Anna's husband left her three years ago with her higher salary and their 5-year-old daughter because, she thinks, she made more money than him. Two subsequent dates with whiners that complained about her not being "feminine" enough and too "in-control," she found herself crying at the dinner table and decided she needed to be a different kind of woman. Did she get actual post-divorce therapy? It doesn't sound like it, because if her accounting of the end of her marriage is true, she keeps dating the same exact asshole. Her ex-husband was intimidated by not being a high earner, so she's going out with a series of men who are intimidated that she's not a 25-year-old opinionless bimbo with no self-control. Does she stop to consider that the problem might not be that she's not feminine enough (or that it won't be solved by putting on a little make-up), but that the problem is with the men she's with and their outdated ideas of what is attractive in a woman?

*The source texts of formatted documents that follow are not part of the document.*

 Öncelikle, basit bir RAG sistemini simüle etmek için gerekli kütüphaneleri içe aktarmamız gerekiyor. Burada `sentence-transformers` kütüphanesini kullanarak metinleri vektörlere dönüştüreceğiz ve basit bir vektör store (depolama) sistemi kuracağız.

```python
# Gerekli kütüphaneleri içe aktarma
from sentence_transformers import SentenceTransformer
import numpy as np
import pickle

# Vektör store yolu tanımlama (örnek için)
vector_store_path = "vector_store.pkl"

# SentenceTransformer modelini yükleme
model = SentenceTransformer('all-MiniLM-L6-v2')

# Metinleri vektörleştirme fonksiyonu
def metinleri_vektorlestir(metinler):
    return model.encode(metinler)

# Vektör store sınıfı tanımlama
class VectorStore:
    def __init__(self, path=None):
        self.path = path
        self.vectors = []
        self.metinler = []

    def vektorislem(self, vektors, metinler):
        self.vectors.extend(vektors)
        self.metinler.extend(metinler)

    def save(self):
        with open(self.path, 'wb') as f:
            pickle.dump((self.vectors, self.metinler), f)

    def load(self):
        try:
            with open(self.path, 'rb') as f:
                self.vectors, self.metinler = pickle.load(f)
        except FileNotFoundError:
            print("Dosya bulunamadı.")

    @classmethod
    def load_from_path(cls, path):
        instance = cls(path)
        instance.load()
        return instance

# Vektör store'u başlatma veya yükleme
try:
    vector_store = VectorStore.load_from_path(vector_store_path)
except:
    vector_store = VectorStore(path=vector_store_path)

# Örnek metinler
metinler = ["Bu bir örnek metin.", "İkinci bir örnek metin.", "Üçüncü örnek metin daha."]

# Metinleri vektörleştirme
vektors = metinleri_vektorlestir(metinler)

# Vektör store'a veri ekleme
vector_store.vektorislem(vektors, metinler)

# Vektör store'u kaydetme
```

My dad and I had a little conversation this weekend — he is, after all, married to my mom with whom I have a lot in common. He'd read a little drunkenly miserable blog post of mine in which I'd worried that being single at 30 was reflective of some fundamental problem with me and not the various issues of the idiots I spent my twenties dating. My dad told me (as dads are wont to do) that my single status doesn't mean that there's a goddamn thing wrong with me — and that my exes obviously all had problems in their own ways. He added that if there's anything wrong with me, it's that I keep choosing to get into relationships with idiots who can't deal with me being strong and independent, and that it's far better to end up strong and independent and still myself than to try to hide me under a bunch of frou-frou pink girly bullshit to get a man to stick around for a while and find out in 10 years that I lost myself and couldn't hold onto him either.